The goal of rtweettree is to recursively scrape a twitter tweet and all replies, quotes, retweets and likes (that the API provides, see here) and visualize them in a network graph. The functionalities to scrape twitter data are heavily based on the excellent rtweet package. The graph network manipulation functionalities rely on the amazing tidygraph package and are visualized with ggraph.

Responsible use

rtweettree should be used in strict accordance with Twitter’s developer terms.

Installation

To get the current development version from Github (with the remotes package):

## install dev version of rtweettree from github
remotes::install_github("UrsWilke/rtweettree")

Usage

In order to use rtweettree please refer to the according section of rtweet. It is probably good advice to first feel comfortable with rtweet.

Quick dive-in

First we’ll load the package.

This package can first scrape data related to a twitter status id main_status_id (The status id is the last number in the url of every tweet on twitter.) and all the replies (to replies), quotes, retweets and likes the API provides (using rtweet functions under the hood).

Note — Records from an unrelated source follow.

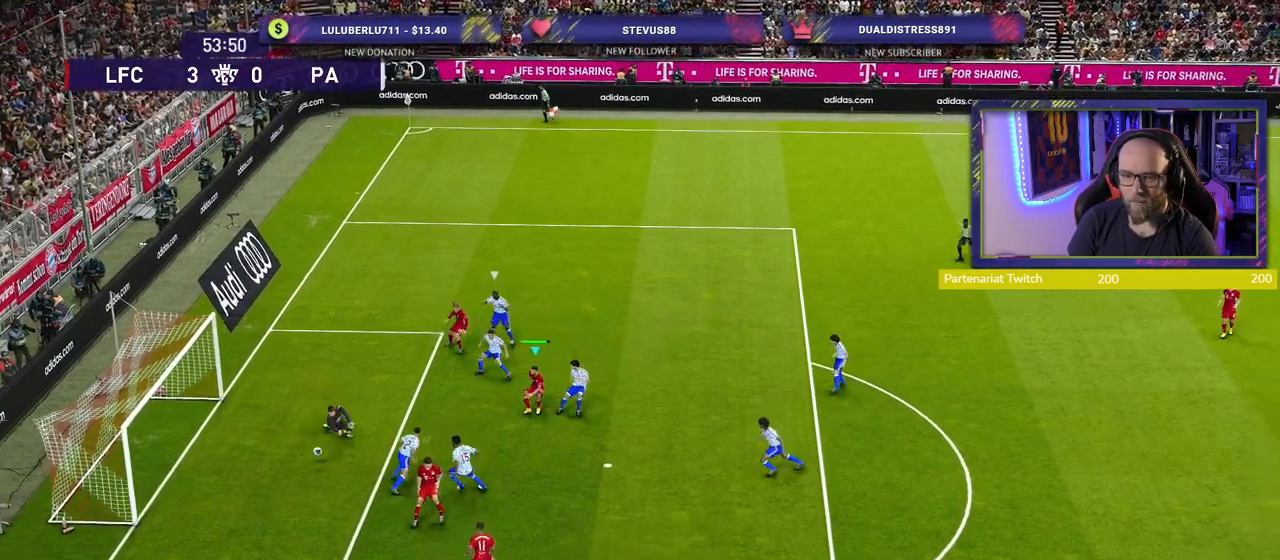
{"buttons": ["CROSS"], "left_stick": "center", "right_stick": "center", "events": [[220, "left_stick", "center"], [440, "CROSS", "down"]]}
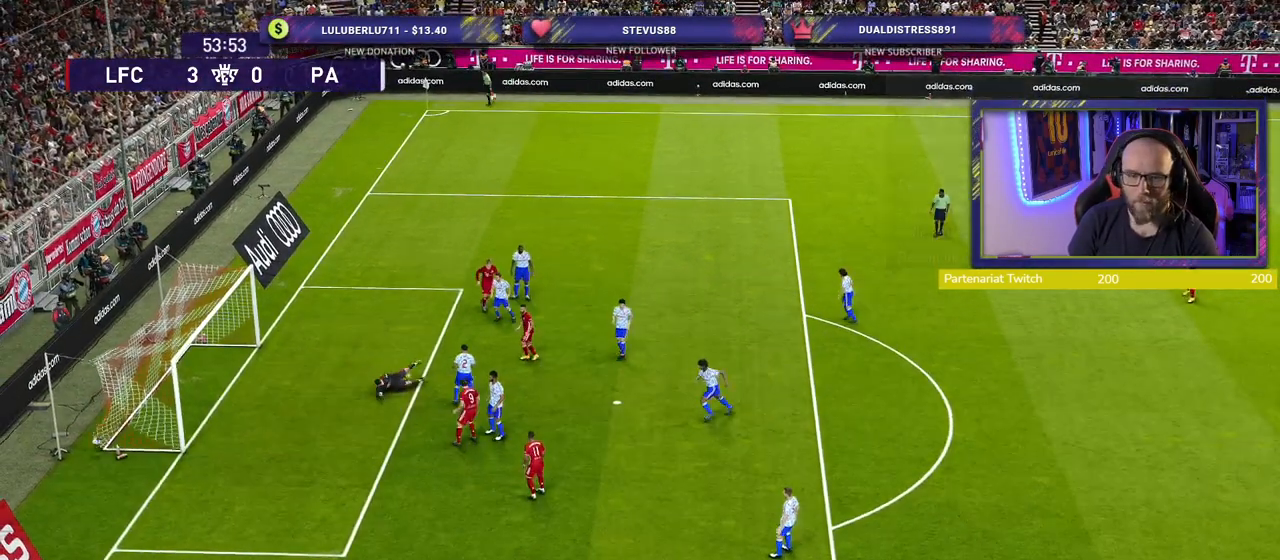
{"buttons": ["CROSS"], "left_stick": "center", "right_stick": "center", "events": [[60, "CROSS", "up"], [160, "CROSS", "down"], [320, "CROSS", "up"], [400, "CROSS", "down"]]}
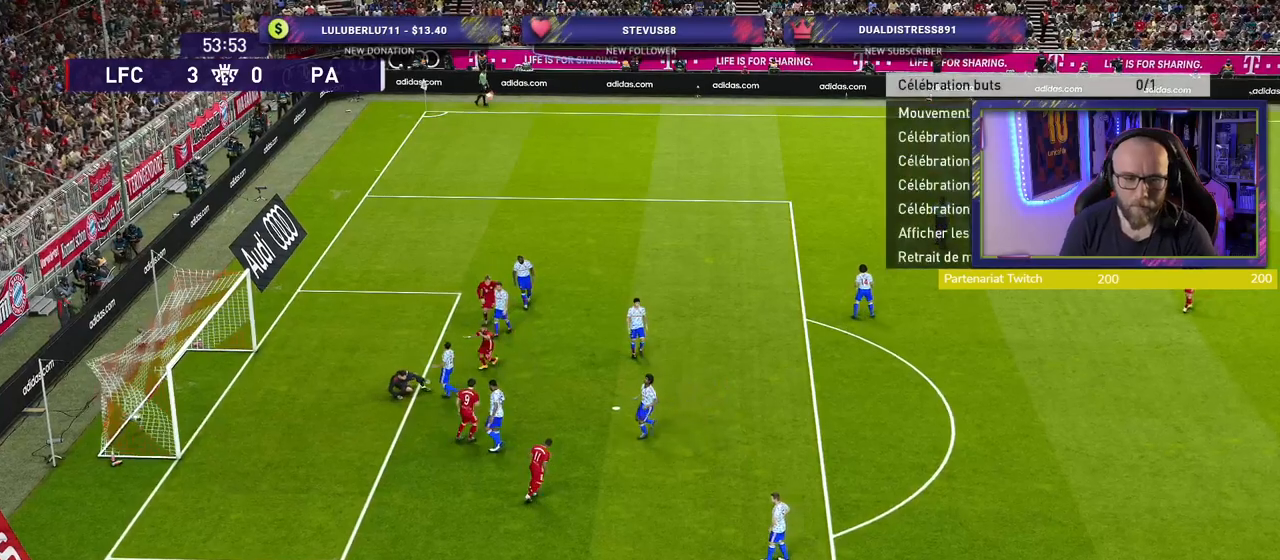
{"buttons": [], "left_stick": "center", "right_stick": "center", "events": [[20, "CROSS", "up"]]}
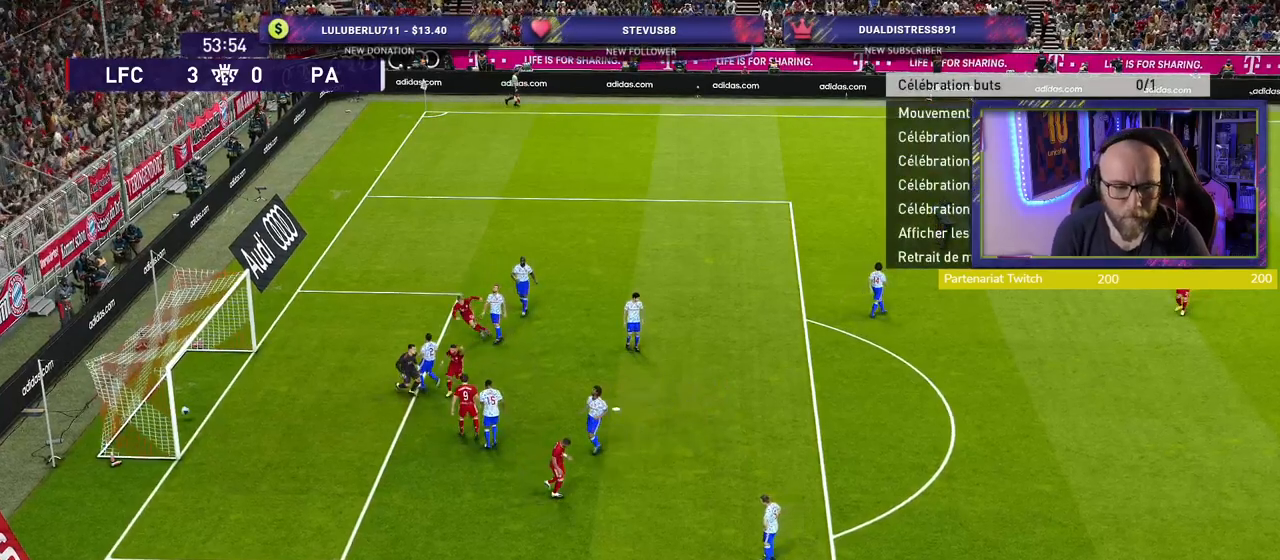
{"buttons": [], "left_stick": "center", "right_stick": "center", "events": []}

main_status_id <- "1438481824922181635"
rtweettree_data_scraped <- rtweettree_data(main_status_id)

This results in a dataframe of rtweet data, which can then be transformed to a tidygraph::tbl_graph() object and finally visualized with ggraph. When you have loaded the rtweettree package, you can also directly use the ggplot2::autoplot() method:

ggplot2::autoplot(rtweettree_data_scraped)

A more in-depth example how to create the subtweet network graph from a tweet status_id is shown in the vignette("get_started").

Getting help

If you encounter a bug, please file an issue with a minimal reproducible example on GitHub.